Start of Block
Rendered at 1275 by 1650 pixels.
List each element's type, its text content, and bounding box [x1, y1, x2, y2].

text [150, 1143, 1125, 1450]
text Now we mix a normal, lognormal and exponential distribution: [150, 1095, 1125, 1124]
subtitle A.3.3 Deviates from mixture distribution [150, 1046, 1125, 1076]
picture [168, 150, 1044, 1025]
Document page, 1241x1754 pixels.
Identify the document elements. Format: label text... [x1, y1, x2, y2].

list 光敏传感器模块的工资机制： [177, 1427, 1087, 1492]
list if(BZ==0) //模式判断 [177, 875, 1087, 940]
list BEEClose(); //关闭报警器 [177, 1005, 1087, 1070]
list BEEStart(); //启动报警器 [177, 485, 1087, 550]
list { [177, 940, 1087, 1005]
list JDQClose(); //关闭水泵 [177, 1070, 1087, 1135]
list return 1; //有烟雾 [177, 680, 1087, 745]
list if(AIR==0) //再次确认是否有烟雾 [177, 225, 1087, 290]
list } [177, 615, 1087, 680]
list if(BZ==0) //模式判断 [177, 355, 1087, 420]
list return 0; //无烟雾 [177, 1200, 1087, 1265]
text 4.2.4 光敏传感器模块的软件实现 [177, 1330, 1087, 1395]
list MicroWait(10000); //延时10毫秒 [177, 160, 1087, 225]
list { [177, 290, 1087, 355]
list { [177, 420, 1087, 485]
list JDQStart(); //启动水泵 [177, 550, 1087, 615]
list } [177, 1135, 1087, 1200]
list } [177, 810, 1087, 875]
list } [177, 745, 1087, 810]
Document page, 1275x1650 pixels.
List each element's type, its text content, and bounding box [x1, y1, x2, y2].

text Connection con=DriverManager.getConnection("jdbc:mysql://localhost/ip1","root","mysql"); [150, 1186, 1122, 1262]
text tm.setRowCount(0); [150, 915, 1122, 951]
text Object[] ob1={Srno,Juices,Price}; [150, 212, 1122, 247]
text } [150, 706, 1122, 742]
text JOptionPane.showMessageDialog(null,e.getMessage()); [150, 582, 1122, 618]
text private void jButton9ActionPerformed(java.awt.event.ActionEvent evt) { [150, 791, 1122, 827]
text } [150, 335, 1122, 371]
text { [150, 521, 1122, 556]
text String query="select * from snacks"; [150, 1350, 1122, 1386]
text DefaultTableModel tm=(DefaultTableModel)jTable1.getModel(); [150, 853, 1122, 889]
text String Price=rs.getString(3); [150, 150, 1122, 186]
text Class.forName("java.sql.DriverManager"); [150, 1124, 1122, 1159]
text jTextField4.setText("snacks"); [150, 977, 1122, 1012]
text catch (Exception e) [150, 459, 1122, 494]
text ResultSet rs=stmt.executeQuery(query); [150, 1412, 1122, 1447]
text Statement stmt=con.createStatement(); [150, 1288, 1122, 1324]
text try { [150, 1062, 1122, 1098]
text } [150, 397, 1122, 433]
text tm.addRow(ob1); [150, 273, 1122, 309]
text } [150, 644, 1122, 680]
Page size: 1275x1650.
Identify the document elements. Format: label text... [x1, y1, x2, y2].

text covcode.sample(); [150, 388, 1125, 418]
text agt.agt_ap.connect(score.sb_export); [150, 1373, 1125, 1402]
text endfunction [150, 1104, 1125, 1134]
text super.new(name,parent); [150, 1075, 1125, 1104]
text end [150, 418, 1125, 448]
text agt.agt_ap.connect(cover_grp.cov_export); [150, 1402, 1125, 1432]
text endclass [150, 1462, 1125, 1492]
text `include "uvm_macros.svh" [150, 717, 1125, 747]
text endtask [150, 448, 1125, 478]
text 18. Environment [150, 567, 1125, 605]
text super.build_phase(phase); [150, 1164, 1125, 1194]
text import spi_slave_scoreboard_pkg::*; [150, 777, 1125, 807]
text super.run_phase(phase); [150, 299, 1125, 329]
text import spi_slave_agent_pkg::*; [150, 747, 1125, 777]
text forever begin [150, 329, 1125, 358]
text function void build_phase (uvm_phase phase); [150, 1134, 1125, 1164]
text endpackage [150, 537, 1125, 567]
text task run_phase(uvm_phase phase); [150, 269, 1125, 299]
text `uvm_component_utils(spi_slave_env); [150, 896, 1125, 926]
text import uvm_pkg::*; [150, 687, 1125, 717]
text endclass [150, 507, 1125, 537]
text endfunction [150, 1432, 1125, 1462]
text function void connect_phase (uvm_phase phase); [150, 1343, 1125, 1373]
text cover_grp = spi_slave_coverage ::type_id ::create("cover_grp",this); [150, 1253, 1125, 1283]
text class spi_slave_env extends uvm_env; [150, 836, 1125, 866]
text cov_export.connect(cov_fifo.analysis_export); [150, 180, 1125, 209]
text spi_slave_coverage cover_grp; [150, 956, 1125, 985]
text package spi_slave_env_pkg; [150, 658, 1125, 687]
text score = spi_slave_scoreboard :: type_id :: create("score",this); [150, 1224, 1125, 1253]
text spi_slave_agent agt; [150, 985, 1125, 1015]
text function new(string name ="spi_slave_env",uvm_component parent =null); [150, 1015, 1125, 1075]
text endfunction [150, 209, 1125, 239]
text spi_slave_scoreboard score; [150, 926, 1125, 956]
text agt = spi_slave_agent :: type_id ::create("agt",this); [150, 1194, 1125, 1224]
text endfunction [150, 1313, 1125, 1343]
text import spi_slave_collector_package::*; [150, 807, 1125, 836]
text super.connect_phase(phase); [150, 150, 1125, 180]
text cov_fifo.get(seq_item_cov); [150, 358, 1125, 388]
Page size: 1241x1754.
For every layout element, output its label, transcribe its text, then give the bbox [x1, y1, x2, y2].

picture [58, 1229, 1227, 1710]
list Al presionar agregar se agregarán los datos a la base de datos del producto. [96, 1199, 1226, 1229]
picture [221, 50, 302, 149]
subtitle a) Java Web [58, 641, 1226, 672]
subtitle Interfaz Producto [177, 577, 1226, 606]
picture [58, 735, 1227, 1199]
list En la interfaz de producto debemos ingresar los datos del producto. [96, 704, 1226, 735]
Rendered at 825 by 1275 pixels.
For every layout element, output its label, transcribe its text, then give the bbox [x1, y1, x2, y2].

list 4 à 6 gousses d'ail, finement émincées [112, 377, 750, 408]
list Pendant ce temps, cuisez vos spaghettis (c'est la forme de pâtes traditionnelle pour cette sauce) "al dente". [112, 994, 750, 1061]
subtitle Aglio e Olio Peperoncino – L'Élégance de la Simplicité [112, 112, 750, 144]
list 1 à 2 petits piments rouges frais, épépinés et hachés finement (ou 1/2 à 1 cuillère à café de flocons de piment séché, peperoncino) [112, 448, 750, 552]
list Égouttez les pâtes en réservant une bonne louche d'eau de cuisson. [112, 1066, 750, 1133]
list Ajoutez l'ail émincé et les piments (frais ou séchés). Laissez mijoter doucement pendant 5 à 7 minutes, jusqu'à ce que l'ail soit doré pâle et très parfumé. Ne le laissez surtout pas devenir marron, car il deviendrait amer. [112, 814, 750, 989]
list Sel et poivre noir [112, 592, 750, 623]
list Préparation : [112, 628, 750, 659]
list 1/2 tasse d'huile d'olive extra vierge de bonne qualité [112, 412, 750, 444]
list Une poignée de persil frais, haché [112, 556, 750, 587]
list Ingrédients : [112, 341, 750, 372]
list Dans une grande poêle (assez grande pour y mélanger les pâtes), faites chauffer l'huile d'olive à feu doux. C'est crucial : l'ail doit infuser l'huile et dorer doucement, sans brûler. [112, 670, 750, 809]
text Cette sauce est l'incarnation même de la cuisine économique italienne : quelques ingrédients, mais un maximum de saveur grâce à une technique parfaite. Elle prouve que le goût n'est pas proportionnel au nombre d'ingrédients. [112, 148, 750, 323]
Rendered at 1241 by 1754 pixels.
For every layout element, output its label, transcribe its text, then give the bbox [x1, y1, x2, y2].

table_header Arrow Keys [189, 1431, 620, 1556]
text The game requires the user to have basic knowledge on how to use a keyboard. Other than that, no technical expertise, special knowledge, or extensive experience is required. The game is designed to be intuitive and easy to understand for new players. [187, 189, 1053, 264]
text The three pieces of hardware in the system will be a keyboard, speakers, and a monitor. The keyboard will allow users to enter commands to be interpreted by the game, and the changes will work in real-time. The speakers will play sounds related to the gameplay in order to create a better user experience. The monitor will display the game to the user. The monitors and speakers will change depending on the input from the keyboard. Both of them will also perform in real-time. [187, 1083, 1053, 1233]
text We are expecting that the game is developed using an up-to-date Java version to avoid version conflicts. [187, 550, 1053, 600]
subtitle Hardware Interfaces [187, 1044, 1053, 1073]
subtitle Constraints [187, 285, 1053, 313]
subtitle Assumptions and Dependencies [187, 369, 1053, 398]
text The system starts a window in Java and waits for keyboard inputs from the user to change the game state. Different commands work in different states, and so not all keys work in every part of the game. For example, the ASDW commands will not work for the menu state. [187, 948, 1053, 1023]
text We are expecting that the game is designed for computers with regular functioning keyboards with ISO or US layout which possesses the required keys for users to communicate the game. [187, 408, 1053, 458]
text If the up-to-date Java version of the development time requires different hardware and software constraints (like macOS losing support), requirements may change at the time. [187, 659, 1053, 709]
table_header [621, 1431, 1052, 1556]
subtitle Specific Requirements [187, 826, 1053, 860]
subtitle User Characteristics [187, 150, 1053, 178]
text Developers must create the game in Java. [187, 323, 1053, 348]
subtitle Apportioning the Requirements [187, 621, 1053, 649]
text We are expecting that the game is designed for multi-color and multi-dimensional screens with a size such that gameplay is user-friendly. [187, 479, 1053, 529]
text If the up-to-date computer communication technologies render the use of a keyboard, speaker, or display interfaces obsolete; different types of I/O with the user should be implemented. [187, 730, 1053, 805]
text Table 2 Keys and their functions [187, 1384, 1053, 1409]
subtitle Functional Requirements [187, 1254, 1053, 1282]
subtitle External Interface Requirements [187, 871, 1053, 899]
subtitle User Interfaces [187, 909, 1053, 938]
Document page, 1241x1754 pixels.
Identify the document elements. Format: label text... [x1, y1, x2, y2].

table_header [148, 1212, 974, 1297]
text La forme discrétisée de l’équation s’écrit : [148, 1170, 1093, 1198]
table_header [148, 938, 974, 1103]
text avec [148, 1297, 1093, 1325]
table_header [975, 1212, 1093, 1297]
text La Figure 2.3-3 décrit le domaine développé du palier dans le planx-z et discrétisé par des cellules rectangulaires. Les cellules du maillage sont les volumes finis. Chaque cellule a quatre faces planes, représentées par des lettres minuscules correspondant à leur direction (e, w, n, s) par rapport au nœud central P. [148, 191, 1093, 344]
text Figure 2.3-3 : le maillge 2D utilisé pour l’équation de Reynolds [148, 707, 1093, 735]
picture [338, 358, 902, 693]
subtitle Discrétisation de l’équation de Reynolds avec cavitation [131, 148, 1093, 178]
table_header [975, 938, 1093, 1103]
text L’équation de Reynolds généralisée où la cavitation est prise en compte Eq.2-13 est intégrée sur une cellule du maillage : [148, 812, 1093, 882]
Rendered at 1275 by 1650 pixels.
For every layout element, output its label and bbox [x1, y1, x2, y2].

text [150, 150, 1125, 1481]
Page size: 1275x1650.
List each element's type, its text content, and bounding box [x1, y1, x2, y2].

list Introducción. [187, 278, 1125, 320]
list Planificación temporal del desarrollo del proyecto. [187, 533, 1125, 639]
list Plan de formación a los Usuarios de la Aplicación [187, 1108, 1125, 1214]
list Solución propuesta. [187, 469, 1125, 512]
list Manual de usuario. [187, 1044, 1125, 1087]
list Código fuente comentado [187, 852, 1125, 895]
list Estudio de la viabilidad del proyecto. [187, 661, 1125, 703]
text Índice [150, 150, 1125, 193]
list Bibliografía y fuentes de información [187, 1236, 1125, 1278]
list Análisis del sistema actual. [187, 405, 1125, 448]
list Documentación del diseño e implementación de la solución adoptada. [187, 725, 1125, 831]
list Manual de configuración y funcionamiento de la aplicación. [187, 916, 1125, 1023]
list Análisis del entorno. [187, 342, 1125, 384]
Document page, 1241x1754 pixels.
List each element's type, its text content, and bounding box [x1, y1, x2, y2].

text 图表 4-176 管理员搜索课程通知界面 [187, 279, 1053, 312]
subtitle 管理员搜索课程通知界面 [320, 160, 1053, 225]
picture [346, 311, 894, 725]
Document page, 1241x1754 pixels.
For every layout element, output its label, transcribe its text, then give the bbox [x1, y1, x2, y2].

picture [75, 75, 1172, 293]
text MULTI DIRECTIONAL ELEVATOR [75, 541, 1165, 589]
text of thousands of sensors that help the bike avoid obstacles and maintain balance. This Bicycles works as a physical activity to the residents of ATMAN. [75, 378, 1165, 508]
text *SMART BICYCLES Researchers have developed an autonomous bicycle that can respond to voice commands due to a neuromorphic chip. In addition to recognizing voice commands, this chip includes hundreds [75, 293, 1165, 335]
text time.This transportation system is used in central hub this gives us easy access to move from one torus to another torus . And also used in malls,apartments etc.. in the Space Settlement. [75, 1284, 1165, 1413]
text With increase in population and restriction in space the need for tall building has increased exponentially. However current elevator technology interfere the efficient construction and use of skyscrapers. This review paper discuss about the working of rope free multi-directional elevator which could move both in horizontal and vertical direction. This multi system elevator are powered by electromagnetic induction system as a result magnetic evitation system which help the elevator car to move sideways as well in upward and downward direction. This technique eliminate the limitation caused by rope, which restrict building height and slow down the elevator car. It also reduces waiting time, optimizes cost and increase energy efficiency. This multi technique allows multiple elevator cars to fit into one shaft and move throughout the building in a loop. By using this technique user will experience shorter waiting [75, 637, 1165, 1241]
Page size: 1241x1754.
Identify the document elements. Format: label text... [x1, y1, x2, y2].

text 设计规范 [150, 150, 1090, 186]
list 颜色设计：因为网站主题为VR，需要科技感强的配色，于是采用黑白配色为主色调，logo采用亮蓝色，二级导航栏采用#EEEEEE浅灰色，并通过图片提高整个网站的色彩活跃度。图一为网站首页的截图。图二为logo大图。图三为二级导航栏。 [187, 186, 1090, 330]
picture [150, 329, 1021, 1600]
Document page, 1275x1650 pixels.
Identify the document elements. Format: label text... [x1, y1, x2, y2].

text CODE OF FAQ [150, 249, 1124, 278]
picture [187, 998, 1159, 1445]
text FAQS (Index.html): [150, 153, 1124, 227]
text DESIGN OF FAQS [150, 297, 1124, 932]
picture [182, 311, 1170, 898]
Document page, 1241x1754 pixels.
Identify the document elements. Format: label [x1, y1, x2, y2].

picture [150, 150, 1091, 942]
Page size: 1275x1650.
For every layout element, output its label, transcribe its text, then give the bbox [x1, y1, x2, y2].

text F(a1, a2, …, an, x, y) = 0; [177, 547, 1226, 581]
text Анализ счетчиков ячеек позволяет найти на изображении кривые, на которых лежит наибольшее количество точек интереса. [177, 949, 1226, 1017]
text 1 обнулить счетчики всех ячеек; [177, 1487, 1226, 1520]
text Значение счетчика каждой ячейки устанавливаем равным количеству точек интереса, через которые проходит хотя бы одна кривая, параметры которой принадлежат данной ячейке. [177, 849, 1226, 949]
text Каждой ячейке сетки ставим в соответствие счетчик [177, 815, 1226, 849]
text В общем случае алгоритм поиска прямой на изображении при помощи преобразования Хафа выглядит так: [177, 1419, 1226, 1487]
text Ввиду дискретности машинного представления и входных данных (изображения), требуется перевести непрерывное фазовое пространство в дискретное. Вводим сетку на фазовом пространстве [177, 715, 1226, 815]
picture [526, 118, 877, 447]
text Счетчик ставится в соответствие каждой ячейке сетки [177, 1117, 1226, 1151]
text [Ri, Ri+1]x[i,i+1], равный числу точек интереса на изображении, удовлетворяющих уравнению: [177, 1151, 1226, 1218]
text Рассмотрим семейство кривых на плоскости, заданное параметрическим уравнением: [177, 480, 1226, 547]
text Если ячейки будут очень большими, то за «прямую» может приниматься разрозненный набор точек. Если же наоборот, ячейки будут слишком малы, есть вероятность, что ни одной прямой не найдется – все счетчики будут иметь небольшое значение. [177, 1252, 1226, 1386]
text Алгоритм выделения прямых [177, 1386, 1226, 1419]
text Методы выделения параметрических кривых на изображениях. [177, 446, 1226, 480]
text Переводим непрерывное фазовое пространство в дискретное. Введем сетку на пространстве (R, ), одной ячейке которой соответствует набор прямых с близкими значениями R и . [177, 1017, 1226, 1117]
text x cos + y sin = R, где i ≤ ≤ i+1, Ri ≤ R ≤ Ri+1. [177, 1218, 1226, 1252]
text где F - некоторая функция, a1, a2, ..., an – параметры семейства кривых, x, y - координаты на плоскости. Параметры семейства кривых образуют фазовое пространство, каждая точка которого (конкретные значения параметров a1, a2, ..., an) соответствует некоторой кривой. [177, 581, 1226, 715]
End of Block
**Activity:** Go through the listing, and whenever a line contains the string "developed", copy that line.

**Solution for this problem:**
text We are expecting that the game is developed using an up-to-date Java version to avoid version conflicts. [187, 550, 1053, 600]
text *SMART BICYCLES Researchers have developed an autonomous bicycle that can respond to voice commands due to a neuromorphic chip. In addition to recognizing voice commands, this chip includes hundreds [75, 293, 1165, 335]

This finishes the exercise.